Right now that scent is coming from an industry that's near and dear to the hearts of many ethically minded investors: education.
Earlier this month, President Bush signed legislation raising the limits on how much students can borrow in unsubsidized Stafford loans. That likely portends fatter bottom lines at for-profit institutions of higher education, whose stocks have been selling at discount prices during the recent credit crunch, according to Mr. Speer, who manages individual portfolios for Heritage Advisors, a financial planning firm in Overland Park, Kan. Higher education firms "are just going to have a tremendous cash-flow increase," Speer says. "Plus the recession is putting people back in school to get more training."
As commencement exercises this month spotlight the life-changing power of education, a breed of risk-tolerant investors is seeking new ways to capitalize on the learning process. They're finding public companies, from day-care operators to K-12 softwaremakers, that are aiming to satisfy unmet needs and return handsome profits in the meantime.
For investors, it's not an easy course.

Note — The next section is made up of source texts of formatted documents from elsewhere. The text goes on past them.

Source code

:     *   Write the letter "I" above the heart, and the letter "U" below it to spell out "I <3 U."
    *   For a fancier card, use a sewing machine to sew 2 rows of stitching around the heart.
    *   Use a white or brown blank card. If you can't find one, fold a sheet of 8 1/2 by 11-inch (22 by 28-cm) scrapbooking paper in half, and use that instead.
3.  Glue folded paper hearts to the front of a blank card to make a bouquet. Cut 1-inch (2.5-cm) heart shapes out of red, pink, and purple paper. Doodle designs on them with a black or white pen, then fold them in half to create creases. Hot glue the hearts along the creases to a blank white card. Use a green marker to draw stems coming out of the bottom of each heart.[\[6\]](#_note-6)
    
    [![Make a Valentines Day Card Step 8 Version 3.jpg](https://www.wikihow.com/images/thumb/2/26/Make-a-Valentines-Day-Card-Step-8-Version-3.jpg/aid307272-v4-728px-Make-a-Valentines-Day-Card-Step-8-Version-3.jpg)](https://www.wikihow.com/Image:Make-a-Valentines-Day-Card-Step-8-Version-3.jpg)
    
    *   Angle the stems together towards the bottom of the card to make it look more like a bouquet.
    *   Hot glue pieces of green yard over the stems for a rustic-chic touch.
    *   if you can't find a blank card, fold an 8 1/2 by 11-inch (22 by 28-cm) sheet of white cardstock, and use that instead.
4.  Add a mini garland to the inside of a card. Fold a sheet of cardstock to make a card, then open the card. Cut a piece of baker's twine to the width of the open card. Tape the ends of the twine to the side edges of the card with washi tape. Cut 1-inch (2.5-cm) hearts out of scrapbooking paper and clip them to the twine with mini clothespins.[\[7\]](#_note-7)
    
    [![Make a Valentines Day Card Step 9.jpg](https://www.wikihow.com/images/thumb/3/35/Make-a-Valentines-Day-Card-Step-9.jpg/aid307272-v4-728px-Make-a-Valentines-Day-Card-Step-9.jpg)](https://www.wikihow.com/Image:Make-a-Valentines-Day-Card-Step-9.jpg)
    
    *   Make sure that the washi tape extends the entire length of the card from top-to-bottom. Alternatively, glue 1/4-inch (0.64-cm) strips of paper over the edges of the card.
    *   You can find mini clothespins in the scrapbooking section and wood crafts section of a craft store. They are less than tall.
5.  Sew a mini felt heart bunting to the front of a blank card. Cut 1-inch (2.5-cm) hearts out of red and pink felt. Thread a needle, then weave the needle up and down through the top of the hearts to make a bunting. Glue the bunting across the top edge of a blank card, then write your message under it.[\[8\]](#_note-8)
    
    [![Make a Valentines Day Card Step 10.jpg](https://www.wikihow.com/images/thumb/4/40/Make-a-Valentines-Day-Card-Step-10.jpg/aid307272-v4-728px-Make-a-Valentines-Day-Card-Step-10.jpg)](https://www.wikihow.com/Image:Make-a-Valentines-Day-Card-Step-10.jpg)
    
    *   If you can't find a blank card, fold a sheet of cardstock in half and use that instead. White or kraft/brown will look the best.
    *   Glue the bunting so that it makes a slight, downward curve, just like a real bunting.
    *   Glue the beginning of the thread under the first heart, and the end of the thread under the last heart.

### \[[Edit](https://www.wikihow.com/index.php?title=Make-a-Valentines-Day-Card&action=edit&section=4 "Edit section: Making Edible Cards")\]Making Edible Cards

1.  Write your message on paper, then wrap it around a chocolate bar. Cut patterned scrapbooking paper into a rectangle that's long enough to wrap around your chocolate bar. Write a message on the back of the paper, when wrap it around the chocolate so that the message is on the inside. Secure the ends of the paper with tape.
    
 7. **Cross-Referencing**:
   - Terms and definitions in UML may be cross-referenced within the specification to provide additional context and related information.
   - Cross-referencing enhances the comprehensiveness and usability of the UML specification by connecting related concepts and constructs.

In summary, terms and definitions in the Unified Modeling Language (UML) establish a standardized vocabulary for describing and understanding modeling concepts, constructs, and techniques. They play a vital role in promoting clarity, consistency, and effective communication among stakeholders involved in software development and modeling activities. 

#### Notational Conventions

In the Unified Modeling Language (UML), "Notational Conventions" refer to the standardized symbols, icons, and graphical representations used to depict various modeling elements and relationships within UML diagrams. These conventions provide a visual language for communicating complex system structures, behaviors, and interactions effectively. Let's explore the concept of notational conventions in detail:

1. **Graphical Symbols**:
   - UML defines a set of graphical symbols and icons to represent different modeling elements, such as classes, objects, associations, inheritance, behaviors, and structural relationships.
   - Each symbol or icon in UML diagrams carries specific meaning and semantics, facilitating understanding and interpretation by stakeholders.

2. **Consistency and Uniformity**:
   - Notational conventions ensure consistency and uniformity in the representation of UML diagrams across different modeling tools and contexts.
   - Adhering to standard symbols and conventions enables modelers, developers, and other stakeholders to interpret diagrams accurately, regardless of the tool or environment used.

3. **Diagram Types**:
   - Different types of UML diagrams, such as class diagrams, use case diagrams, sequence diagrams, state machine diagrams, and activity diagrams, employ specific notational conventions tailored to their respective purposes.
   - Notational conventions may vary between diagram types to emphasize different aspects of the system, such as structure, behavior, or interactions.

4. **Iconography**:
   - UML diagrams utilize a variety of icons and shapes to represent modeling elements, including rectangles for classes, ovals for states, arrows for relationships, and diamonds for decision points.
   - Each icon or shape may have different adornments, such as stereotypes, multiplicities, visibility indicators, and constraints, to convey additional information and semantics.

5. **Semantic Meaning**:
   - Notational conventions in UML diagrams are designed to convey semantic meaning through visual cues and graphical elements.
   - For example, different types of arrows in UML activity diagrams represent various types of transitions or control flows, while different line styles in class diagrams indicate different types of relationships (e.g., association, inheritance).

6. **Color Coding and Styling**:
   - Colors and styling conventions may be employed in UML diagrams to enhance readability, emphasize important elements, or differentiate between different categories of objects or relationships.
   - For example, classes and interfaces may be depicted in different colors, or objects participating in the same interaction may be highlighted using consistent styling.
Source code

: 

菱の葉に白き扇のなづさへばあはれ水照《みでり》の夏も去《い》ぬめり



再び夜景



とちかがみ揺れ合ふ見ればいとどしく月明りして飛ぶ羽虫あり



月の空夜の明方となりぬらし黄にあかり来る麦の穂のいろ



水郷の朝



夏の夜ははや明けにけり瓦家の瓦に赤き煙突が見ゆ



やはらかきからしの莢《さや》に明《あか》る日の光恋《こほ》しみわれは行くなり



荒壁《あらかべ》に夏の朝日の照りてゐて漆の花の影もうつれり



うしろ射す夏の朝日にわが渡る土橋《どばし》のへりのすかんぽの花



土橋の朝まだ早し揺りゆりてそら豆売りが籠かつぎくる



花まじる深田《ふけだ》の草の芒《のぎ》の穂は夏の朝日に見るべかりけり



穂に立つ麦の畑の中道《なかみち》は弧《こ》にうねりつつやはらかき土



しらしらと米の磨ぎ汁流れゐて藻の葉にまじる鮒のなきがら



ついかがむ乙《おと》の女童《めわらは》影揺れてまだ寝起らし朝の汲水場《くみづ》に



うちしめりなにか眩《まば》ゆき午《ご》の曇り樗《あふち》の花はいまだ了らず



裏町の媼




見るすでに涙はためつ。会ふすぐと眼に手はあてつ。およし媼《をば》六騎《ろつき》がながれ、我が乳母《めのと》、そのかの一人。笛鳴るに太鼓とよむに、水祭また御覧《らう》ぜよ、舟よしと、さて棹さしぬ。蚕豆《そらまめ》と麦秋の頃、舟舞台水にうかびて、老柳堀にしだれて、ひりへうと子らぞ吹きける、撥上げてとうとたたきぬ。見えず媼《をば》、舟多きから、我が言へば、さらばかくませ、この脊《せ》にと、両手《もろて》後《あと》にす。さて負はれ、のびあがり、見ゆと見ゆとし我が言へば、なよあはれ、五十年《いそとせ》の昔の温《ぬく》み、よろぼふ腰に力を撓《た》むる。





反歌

Neither mutual funds nor exchange-traded funds have bundled education-related stocks together for one-stop shopping or blanket exposure to the education industry. That leaves three basic options: stocks, bonds that support schools, or notes through financial institutions that bankroll educational ventures.
Of these three pathways, stocks pose the greatest chance to make – or lose – big money. What's more, critics say certain firms in for-profit education are amassing profits while failing to deliver on their lofty promises. Hence in both social and financial terms, this landscape can serve up land mines as well as gold mines.
Despite the risks, some investors are bullish on education. James Glassman, a senior fellow at the American Enterprise Institute in Washington, likes the prospects for firms that meet the marketplace's frothy appetite for affordable, practical learning. He has high hopes, for instance, for workplace day-care operator Bright Horizons (BFAM), private school operator Nobel Learning Communities (NLCI), and such higher education firms as Strayer Education (STRA) and DeVry (DV).
In his view, such stocks not only have a chance to rise substantially in value over a five- or 10-year horizon, but they're also positioned to serve the common good.
"This is an ethical investment because if we get the country's education problems straightened out, the benefits will flow disproportionately to people in the low-income segments of society," Mr. Glassman says. "So it's tremendously important."
But others bristle at the notion that for-profit higher education has been a blessing to American society. On the contrary, major players in the industry have routinely failed their students by admitting unqualified students and setting graduates up to default on loans when they can't get the jobs they've been promised, says Henry Levin, founding director of the National Center for the Study of Privatization in Education at Columbia University in New York.